* _ASSIGNMENT_
Exactly the lines from the first line of the records to the line holding "mb_usb mb_usb_i" should be duplicated, and nothing more; pictures stay out.

* _Plain-text engineering files_
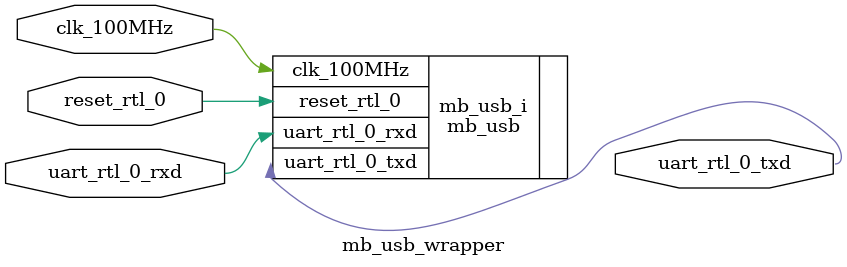
<source format=v>
`timescale 1 ps / 1 ps

module mb_usb_wrapper
   (clk_100MHz,
    reset_rtl_0,
    uart_rtl_0_rxd,
    uart_rtl_0_txd);
  input clk_100MHz;
  input reset_rtl_0;
  input uart_rtl_0_rxd;
  output uart_rtl_0_txd;

  wire clk_100MHz;
  wire reset_rtl_0;
  wire uart_rtl_0_rxd;
  wire uart_rtl_0_txd;

  mb_usb mb_usb_i
       (.clk_100MHz(clk_100MHz),
        .reset_rtl_0(reset_rtl_0),
        .uart_rtl_0_rxd(uart_rtl_0_rxd),
        .uart_rtl_0_txd(uart_rtl_0_txd));
endmodule

</source>
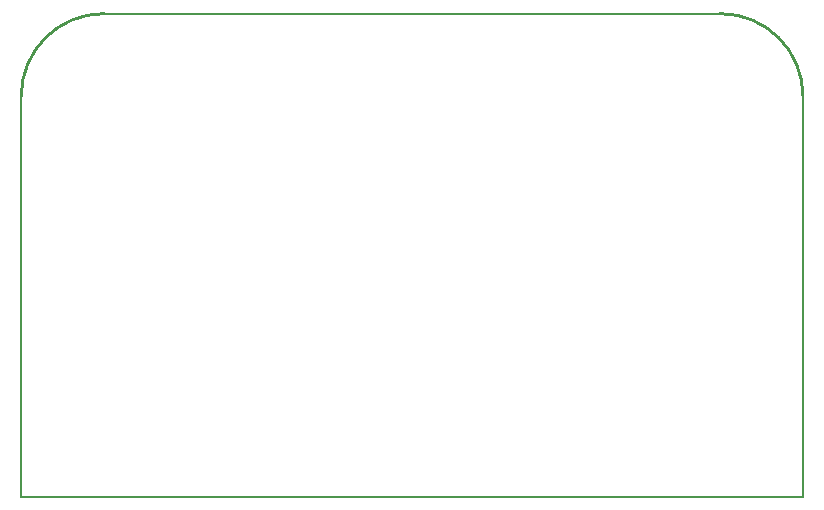
<source format=gko>
G04 Layer_Color=16711935*
%FSLAX44Y44*%
%MOMM*%
G71*
G01*
G75*
%ADD65C,0.2000*%
%ADD68C,0.2540*%
D65*
X0Y0D02*
X662000D01*
X0D02*
Y339000D01*
X70000Y409000D02*
X592000D01*
X662000Y0D02*
Y339000D01*
D68*
X70000Y409000D02*
G03*
X0Y339000I0J-70000D01*
G01*
X662000Y339000D02*
G03*
X592000Y409000I-70000J0D01*
G01*
M02*

</source>
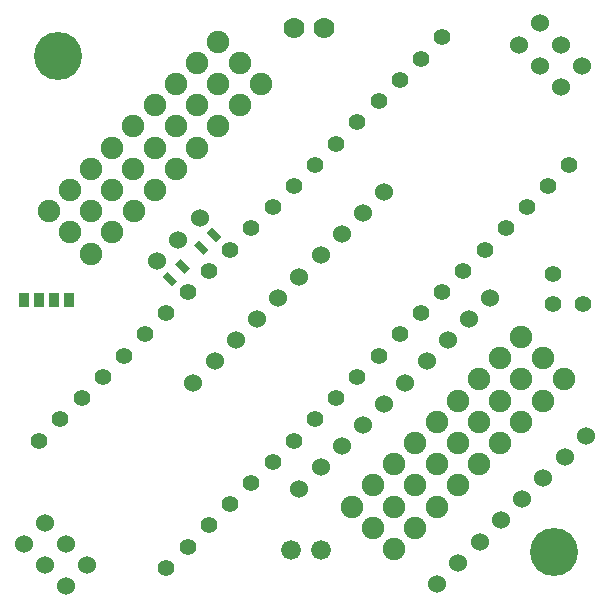
<source format=gbs>
G04 (created by PCBNEW (2014-01-10 BZR 4027)-stable) date Thursday, April 17, 2014 'amt' 11:38:12 am*
%MOIN*%
G04 Gerber Fmt 3.4, Leading zero omitted, Abs format*
%FSLAX34Y34*%
G01*
G70*
G90*
G04 APERTURE LIST*
%ADD10C,0.00590551*%
%ADD11C,0.055*%
%ADD12C,0.066*%
%ADD13C,0.07*%
%ADD14C,0.06*%
%ADD15C,0.16*%
%ADD16R,0.035X0.045*%
%ADD17C,0.075*%
G04 APERTURE END LIST*
G54D10*
G54D11*
X32866Y-15738D03*
X31866Y-15738D03*
X31866Y-14738D03*
G54D12*
X24116Y-23918D03*
X23116Y-23918D03*
G54D11*
X28163Y-6850D03*
X27456Y-7557D03*
X26748Y-8264D03*
X26041Y-8971D03*
X25334Y-9678D03*
X24627Y-10385D03*
X23920Y-11092D03*
X23213Y-11799D03*
X22506Y-12506D03*
X21799Y-13214D03*
X21092Y-13921D03*
X20384Y-14628D03*
X19677Y-15335D03*
X18970Y-16042D03*
X18263Y-16749D03*
X17556Y-17456D03*
X16849Y-18163D03*
X16142Y-18870D03*
X15435Y-19578D03*
X14728Y-20285D03*
X18970Y-24527D03*
X19677Y-23820D03*
X20384Y-23113D03*
X21092Y-22406D03*
X21799Y-21699D03*
X22506Y-20992D03*
X23213Y-20285D03*
X23920Y-19578D03*
X24627Y-18870D03*
X25334Y-18163D03*
X26041Y-17456D03*
X26748Y-16749D03*
X27456Y-16042D03*
X28163Y-15335D03*
X28870Y-14628D03*
X29577Y-13921D03*
X30284Y-13214D03*
X30991Y-12506D03*
X31698Y-11799D03*
X32405Y-11092D03*
G54D13*
X24216Y-6538D03*
X23216Y-6538D03*
G54D14*
X18659Y-14296D03*
X19366Y-13588D03*
X20074Y-12881D03*
X27998Y-25067D03*
X28705Y-24360D03*
X29412Y-23653D03*
X30119Y-22946D03*
X30826Y-22238D03*
X31534Y-21531D03*
X32241Y-20824D03*
X32948Y-20117D03*
G54D15*
X31889Y-24015D03*
X15354Y-7480D03*
G54D14*
X30706Y-7085D03*
X31413Y-6378D03*
X31413Y-7792D03*
X32120Y-7085D03*
X32120Y-8499D03*
X32827Y-7792D03*
X16327Y-24442D03*
X15620Y-25149D03*
X15620Y-23735D03*
X14913Y-24442D03*
X14913Y-23028D03*
X14206Y-23735D03*
G54D16*
X15716Y-15588D03*
X15216Y-15588D03*
X14716Y-15588D03*
X14216Y-15588D03*
G54D14*
X19867Y-18353D03*
X20574Y-17646D03*
X21281Y-16938D03*
X21988Y-16231D03*
X22695Y-15524D03*
X23402Y-14817D03*
X24109Y-14110D03*
X24816Y-13403D03*
X25524Y-12696D03*
X26231Y-11989D03*
X29766Y-15524D03*
X29059Y-16231D03*
X28352Y-16938D03*
X27645Y-17646D03*
X26938Y-18353D03*
X26231Y-19060D03*
X25524Y-19767D03*
X24816Y-20474D03*
X24109Y-21181D03*
X23402Y-21888D03*
G54D10*
G36*
X19433Y-14229D02*
X19751Y-14547D01*
X19574Y-14724D01*
X19256Y-14406D01*
X19433Y-14229D01*
X19433Y-14229D01*
G37*
G36*
X19009Y-14653D02*
X19327Y-14971D01*
X19150Y-15148D01*
X18832Y-14830D01*
X19009Y-14653D01*
X19009Y-14653D01*
G37*
G36*
X20200Y-14098D02*
X19882Y-13780D01*
X20059Y-13603D01*
X20377Y-13921D01*
X20200Y-14098D01*
X20200Y-14098D01*
G37*
G36*
X20624Y-13674D02*
X20306Y-13356D01*
X20483Y-13179D01*
X20801Y-13497D01*
X20624Y-13674D01*
X20624Y-13674D01*
G37*
G54D17*
X18579Y-11936D03*
X19286Y-11229D03*
X19994Y-10522D03*
X17872Y-11229D03*
X18579Y-10522D03*
X19286Y-9815D03*
X17165Y-10522D03*
X17872Y-9815D03*
X18579Y-9108D03*
X20699Y-9816D03*
X21406Y-9109D03*
X22114Y-8402D03*
X19992Y-9109D03*
X20699Y-8402D03*
X21406Y-7695D03*
X19285Y-8402D03*
X19992Y-7695D03*
X20699Y-6988D03*
X16459Y-14056D03*
X17166Y-13349D03*
X17874Y-12642D03*
X15752Y-13349D03*
X16459Y-12642D03*
X17166Y-11935D03*
X15045Y-12642D03*
X15752Y-11935D03*
X16459Y-11228D03*
X30804Y-16831D03*
X30096Y-17538D03*
X29389Y-18245D03*
X31511Y-17538D03*
X30804Y-18245D03*
X30096Y-18952D03*
X32218Y-18245D03*
X31511Y-18952D03*
X30804Y-19659D03*
X28684Y-18951D03*
X27976Y-19658D03*
X27269Y-20365D03*
X29391Y-19658D03*
X28684Y-20365D03*
X27976Y-21072D03*
X30098Y-20365D03*
X29391Y-21072D03*
X28684Y-21779D03*
X26564Y-21071D03*
X25856Y-21778D03*
X25149Y-22485D03*
X27271Y-21778D03*
X26564Y-22485D03*
X25856Y-23192D03*
X27978Y-22485D03*
X27271Y-23192D03*
X26564Y-23899D03*
M02*

</source>
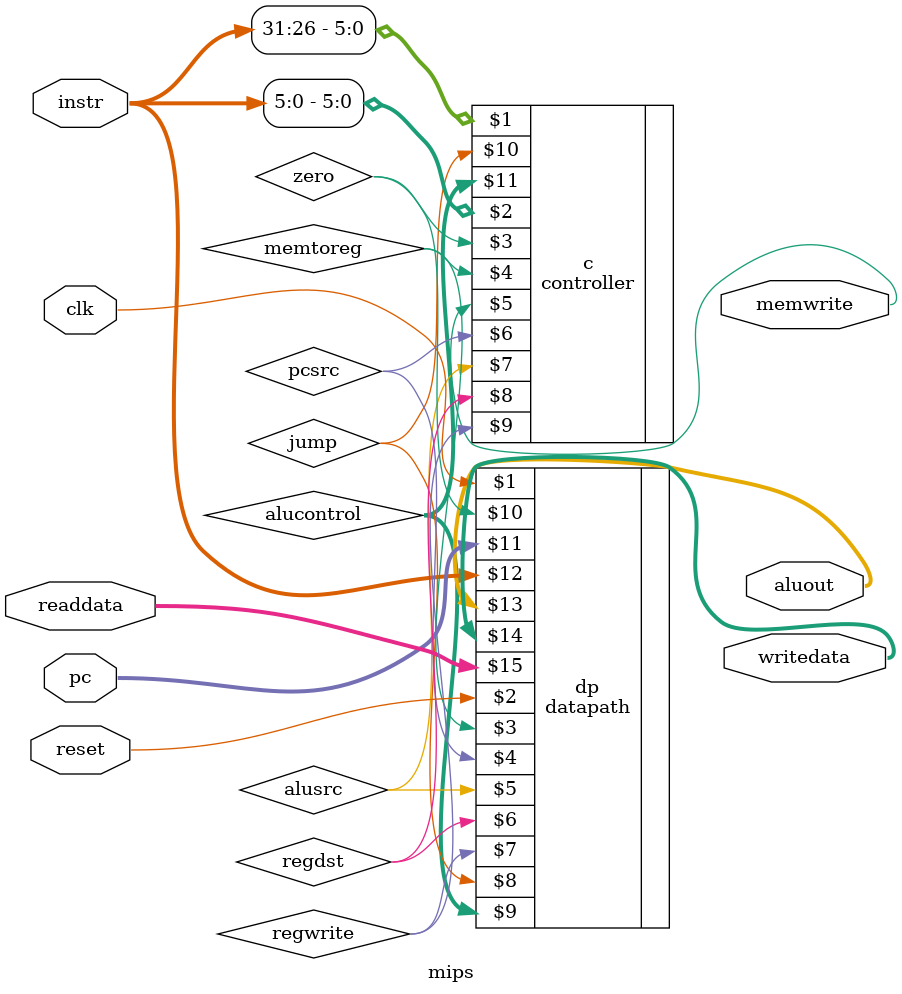
<source format=v>
`timescale 1ns / 1ps
module mips (
    input clk, reset,
    input [31:0] pc,
    input [31:0] instr,
    output memwrite,
    output [31:0] aluout, writedata,
    input [31:0] readdata
    );
    wire memtoreg, alusrc, regdst, regwrite, jump;
    wire [2:0] alucontrol;
    controller c(instr[31:26], instr[5:0],zero, memtoreg, memwrite, pcsrc, alusrc, regdst, regwrite, jump, alucontrol);
    
    datapath dp(clk, reset, memtoreg, pcsrc, alusrc, regdst, regwrite, jump, alucontrol, zero, pc, instr, aluout, writedata, readdata);
endmodule
</source>
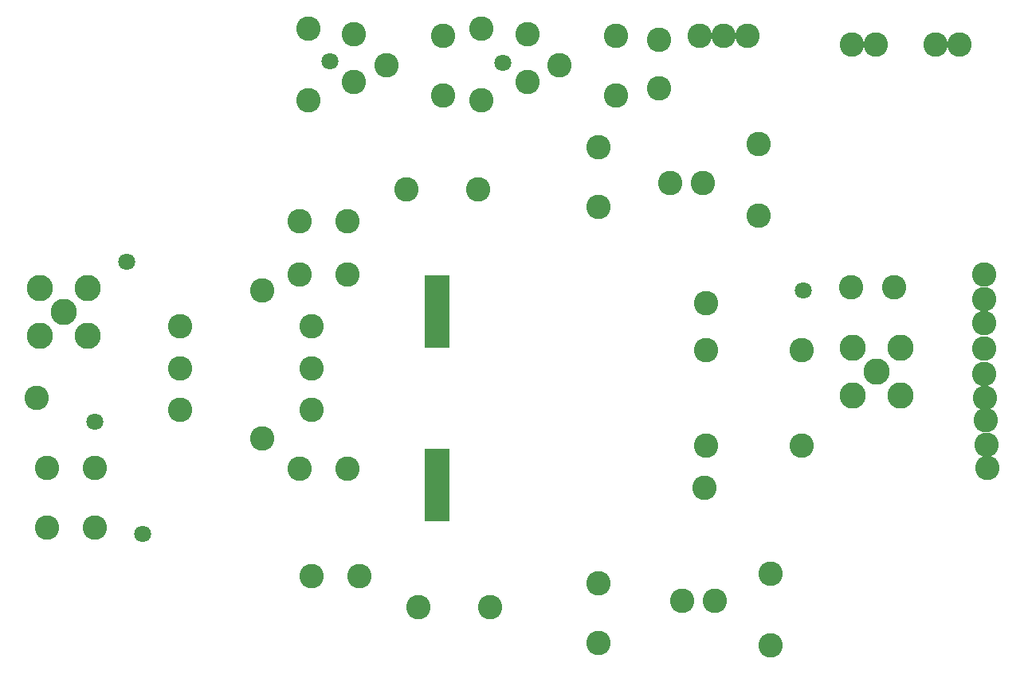
<source format=gbr>
%FSLAX34Y34*%
%MOMM*%
%LNSOLDERMASK_TOP*%
G71*
G01*
%ADD10C,2.800*%
%ADD11C,2.600*%
%ADD12C,2.600*%
%ADD13C,1.800*%
%LPD*%
X41250Y95350D02*
G54D10*
D03*
X92050Y95350D02*
G54D10*
D03*
X66650Y69950D02*
G54D10*
D03*
X92050Y44550D02*
G54D10*
D03*
X41250Y44550D02*
G54D10*
D03*
X793750Y363600D02*
G54D11*
D03*
X768350Y363600D02*
G54D11*
D03*
X742950Y363600D02*
G54D11*
D03*
X699000Y358806D02*
G54D11*
D03*
X699113Y307825D02*
G54D11*
D03*
X510783Y371297D02*
G54D11*
D03*
X510733Y295047D02*
G54D11*
D03*
X654050Y363600D02*
G54D11*
D03*
X654050Y300100D02*
G54D11*
D03*
X593725Y331850D02*
G54D11*
D03*
X559300Y365156D02*
G54D11*
D03*
X559413Y314175D02*
G54D11*
D03*
X326633Y371297D02*
G54D11*
D03*
X326583Y295047D02*
G54D11*
D03*
X469900Y363600D02*
G54D11*
D03*
X469900Y300100D02*
G54D11*
D03*
X409575Y331850D02*
G54D11*
D03*
X375150Y365156D02*
G54D11*
D03*
X375263Y314175D02*
G54D11*
D03*
G36*
X450550Y82850D02*
X476550Y82850D01*
X476550Y56850D01*
X450550Y56850D01*
X450550Y82850D01*
G37*
G36*
X450550Y57450D02*
X476550Y57450D01*
X476550Y31450D01*
X450550Y31450D01*
X450550Y57450D01*
G37*
G36*
X450550Y108250D02*
X476550Y108250D01*
X476550Y82250D01*
X450550Y82250D01*
X450550Y108250D01*
G37*
G36*
X450550Y-101300D02*
X476550Y-101300D01*
X476550Y-127300D01*
X450550Y-127300D01*
X450550Y-101300D01*
G37*
G36*
X450550Y-126700D02*
X476550Y-126700D01*
X476550Y-152700D01*
X450550Y-152700D01*
X450550Y-126700D01*
G37*
G36*
X450550Y-75900D02*
X476550Y-75900D01*
X476550Y-101900D01*
X450550Y-101900D01*
X450550Y-75900D01*
G37*
X368333Y109208D02*
G54D11*
D03*
X317352Y109095D02*
G54D11*
D03*
X368333Y-97167D02*
G54D11*
D03*
X317352Y-97280D02*
G54D11*
D03*
X368333Y166358D02*
G54D11*
D03*
X317353Y166245D02*
G54D11*
D03*
X381033Y-211467D02*
G54D11*
D03*
X330053Y-211580D02*
G54D11*
D03*
X507031Y199720D02*
G54D11*
D03*
X430781Y199770D02*
G54D11*
D03*
X519731Y-244780D02*
G54D11*
D03*
X443481Y-244730D02*
G54D11*
D03*
X635000Y244600D02*
G54D11*
D03*
X635000Y181100D02*
G54D11*
D03*
X635000Y-218950D02*
G54D11*
D03*
X635000Y-282450D02*
G54D11*
D03*
X746300Y206500D02*
G54D11*
D03*
X711200Y206500D02*
G54D11*
D03*
X759000Y-238000D02*
G54D11*
D03*
X723900Y-238000D02*
G54D11*
D03*
X904059Y354322D02*
G54D11*
D03*
X929559Y354322D02*
G54D11*
D03*
X805393Y171705D02*
G54D11*
D03*
X805443Y247955D02*
G54D11*
D03*
X749300Y28700D02*
G54D11*
D03*
X749300Y-72900D02*
G54D11*
D03*
X850900Y28700D02*
G54D11*
D03*
X850900Y-72900D02*
G54D11*
D03*
X190500Y54100D02*
G54D11*
D03*
X330200Y54100D02*
G54D11*
D03*
X330200Y-34800D02*
G54D11*
D03*
X330200Y9650D02*
G54D11*
D03*
X992959Y354322D02*
G54D11*
D03*
X1018459Y354322D02*
G54D11*
D03*
X768350Y363600D02*
G54D11*
D03*
X699113Y307825D02*
G54D11*
D03*
X654050Y300100D02*
G54D11*
D03*
X469900Y300100D02*
G54D11*
D03*
X559413Y314175D02*
G54D11*
D03*
X375263Y314175D02*
G54D11*
D03*
X850900Y-72900D02*
G54D11*
D03*
X746300Y206500D02*
G54D11*
D03*
X805393Y171705D02*
G54D11*
D03*
X759000Y-238000D02*
G54D11*
D03*
X190500Y-34800D02*
G54D11*
D03*
X330200Y9650D02*
G54D11*
D03*
X904850Y31850D02*
G54D10*
D03*
X955650Y31850D02*
G54D10*
D03*
X930250Y6450D02*
G54D10*
D03*
X955650Y-18950D02*
G54D10*
D03*
X904850Y-18950D02*
G54D10*
D03*
X190500Y9650D02*
G54D11*
D03*
X699113Y307825D02*
G54D11*
D03*
X559413Y314175D02*
G54D11*
D03*
X375263Y314175D02*
G54D11*
D03*
X805393Y171705D02*
G54D11*
D03*
X818093Y-285495D02*
G54D11*
D03*
X818143Y-209245D02*
G54D11*
D03*
X818093Y-285495D02*
G54D11*
D03*
X48870Y-96420D02*
G54D12*
D03*
X99670Y-96420D02*
G54D11*
D03*
X99670Y-159920D02*
G54D11*
D03*
X48870Y-159920D02*
G54D11*
D03*
X99670Y-96420D02*
G54D12*
D03*
X48870Y-159920D02*
G54D12*
D03*
X99670Y-159920D02*
G54D12*
D03*
X38100Y-22100D02*
G54D11*
D03*
X749600Y78800D02*
G54D11*
D03*
X747600Y-117200D02*
G54D11*
D03*
X277600Y-64700D02*
G54D11*
D03*
X278100Y92800D02*
G54D11*
D03*
X1044542Y109405D02*
G54D11*
D03*
X1044542Y83405D02*
G54D11*
D03*
X1044542Y57405D02*
G54D11*
D03*
X1044542Y30405D02*
G54D11*
D03*
X1044542Y3405D02*
G54D11*
D03*
X1045542Y-21595D02*
G54D11*
D03*
X1046542Y-45595D02*
G54D11*
D03*
X1047542Y-71595D02*
G54D11*
D03*
X1048042Y-96595D02*
G54D11*
D03*
X949000Y96000D02*
G54D11*
D03*
X903500Y95500D02*
G54D11*
D03*
X852542Y92405D02*
G54D13*
D03*
X133542Y123405D02*
G54D13*
D03*
X99542Y-47595D02*
G54D13*
D03*
X150542Y-166595D02*
G54D13*
D03*
X349542Y336405D02*
G54D13*
D03*
X533542Y334405D02*
G54D13*
D03*
M02*

</source>
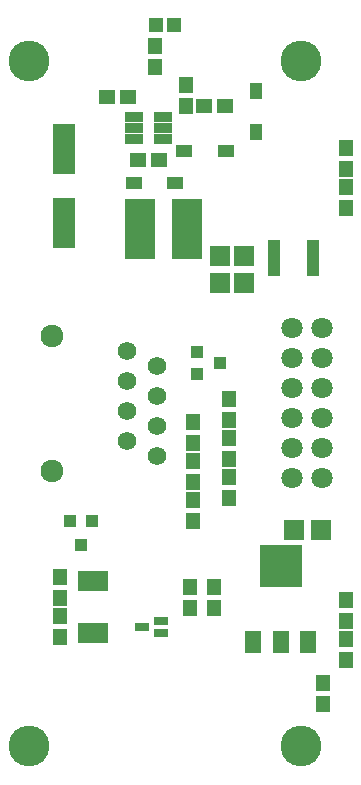
<source format=gbr>
G04 DesignSpark PCB PRO Gerber Version 10.0 Build 5299*
G04 #@! TF.Part,Single*
G04 #@! TF.FileFunction,Soldermask,Top*
G04 #@! TF.FilePolarity,Negative*
%FSLAX36Y36*%
%MOIN*%
G04 #@! TA.AperFunction,SMDPad,CuDef*
%ADD131R,0.02181X0.06512*%
%ADD88R,0.04150X0.05528*%
%ADD136R,0.04465X0.12063*%
%ADD93R,0.04937X0.05291*%
%ADD137R,0.05724X0.07299*%
%ADD86R,0.06500X0.07000*%
%ADD133R,0.07299X0.16748*%
%ADD135R,0.09858X0.19898*%
%ADD138R,0.13992X0.13992*%
%ADD97R,0.04346X0.04346*%
%ADD98R,0.04740X0.04740*%
G04 #@! TA.AperFunction,ComponentPad*
%ADD90C,0.06130*%
%ADD130C,0.07102*%
%ADD91C,0.07594*%
G04 #@! TA.AperFunction,SMDPad,CuDef*
%ADD140R,0.04543X0.02575*%
%ADD132R,0.05921X0.03362*%
%ADD134R,0.05528X0.04150*%
%ADD89R,0.05291X0.04937*%
%ADD139R,0.07000X0.06500*%
G04 #@! TA.AperFunction,WasherPad*
%ADD82C,0.13598*%
G04 #@! TD.AperFunction*
X0Y0D02*
D02*
D82*
X279528Y240157D03*
Y2523622D03*
X1185039Y240157D03*
Y2523622D03*
D02*
D86*
X917323Y1781772D03*
Y1871772D03*
X996063Y1781772D03*
Y1871772D03*
D02*
D88*
X1035433Y2285433D03*
Y2423228D03*
D02*
D89*
X539803Y2401575D03*
X609803D03*
X642165Y2192913D03*
X712165D03*
X862638Y2374016D03*
X932638D03*
D02*
D90*
X606299Y1255118D03*
Y1355118D03*
Y1455118D03*
Y1555118D03*
X706299Y1205118D03*
Y1305118D03*
Y1405118D03*
Y1505118D03*
D02*
D91*
X356299Y1155079D03*
Y1605157D03*
D02*
D93*
X381890Y602795D03*
Y672795D03*
Y732717D03*
Y802717D03*
X700787Y2504370D03*
Y2574370D03*
X803150Y2374449D03*
Y2444449D03*
X814961Y701220D03*
Y771220D03*
X826772Y988622D03*
Y1058622D03*
Y1118543D03*
Y1188543D03*
Y1248465D03*
Y1318465D03*
X897638Y701220D03*
Y771220D03*
X944882Y1067362D03*
Y1137362D03*
Y1197283D03*
Y1267283D03*
Y1327205D03*
Y1397205D03*
X1259843Y378386D03*
Y448386D03*
X1334646Y527992D03*
Y597992D03*
Y657913D03*
Y727913D03*
Y2031929D03*
Y2101929D03*
Y2161850D03*
Y2231850D03*
D02*
D97*
X415354Y988189D03*
X452756Y909449D03*
X490157Y988189D03*
X838583Y1478346D03*
Y1553150D03*
X917323Y1515748D03*
D02*
D98*
X702756Y2641732D03*
X761811D03*
D02*
D130*
X1155906Y1131890D03*
Y1231890D03*
Y1331890D03*
Y1431890D03*
Y1531890D03*
Y1631890D03*
X1255906Y1131890D03*
Y1231890D03*
Y1331890D03*
Y1431890D03*
Y1531890D03*
Y1631890D03*
D02*
D131*
X452756Y618110D03*
Y791339D03*
X472441Y618110D03*
Y791339D03*
X492126Y618110D03*
Y791339D03*
X511811Y618110D03*
Y791339D03*
X531496Y618110D03*
Y791339D03*
D02*
D132*
X627953Y2261811D03*
Y2299213D03*
Y2336614D03*
X726378Y2261811D03*
Y2299213D03*
Y2336614D03*
D02*
D133*
X397638Y1984252D03*
Y2228346D03*
D02*
D134*
X627953Y2118110D03*
X765748D03*
X797244Y2224409D03*
X935039D03*
D02*
D135*
X649606Y1964567D03*
X807087D03*
D02*
D136*
X1097047Y1866142D03*
X1225787D03*
D02*
D137*
X1027724Y586835D03*
X1118276D03*
X1208827D03*
D02*
D138*
X1118276Y838803D03*
D02*
D139*
X1163661Y960630D03*
X1253661D03*
D02*
D140*
X657480Y637795D03*
X720472Y618110D03*
Y657480D03*
X0Y0D02*
M02*

</source>
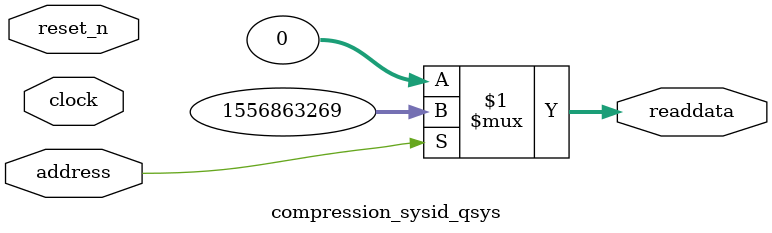
<source format=v>



// synthesis translate_off
`timescale 1ns / 1ps
// synthesis translate_on

// turn off superfluous verilog processor warnings 
// altera message_level Level1 
// altera message_off 10034 10035 10036 10037 10230 10240 10030 

module compression_sysid_qsys (
               // inputs:
                address,
                clock,
                reset_n,

               // outputs:
                readdata
             )
;

  output  [ 31: 0] readdata;
  input            address;
  input            clock;
  input            reset_n;

  wire    [ 31: 0] readdata;
  //control_slave, which is an e_avalon_slave
  assign readdata = address ? 1556863269 : 0;

endmodule



</source>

* _RESPONSE TO THE TASK_
<source format=v>
`timescale 1 ps / 1 ps

module mb_usb_wrapper
   (clk_100MHz,
    reset_rtl_0,
    uart_rtl_0_rxd,
    uart_rtl_0_txd);
  input clk_100MHz;
  input reset_rtl_0;
  input uart_rtl_0_rxd;
  output uart_rtl_0_txd;

  wire clk_100MHz;
  wire reset_rtl_0;
  wire uart_rtl_0_rxd;
  wire uart_rtl_0_txd;

  mb_usb mb_usb_i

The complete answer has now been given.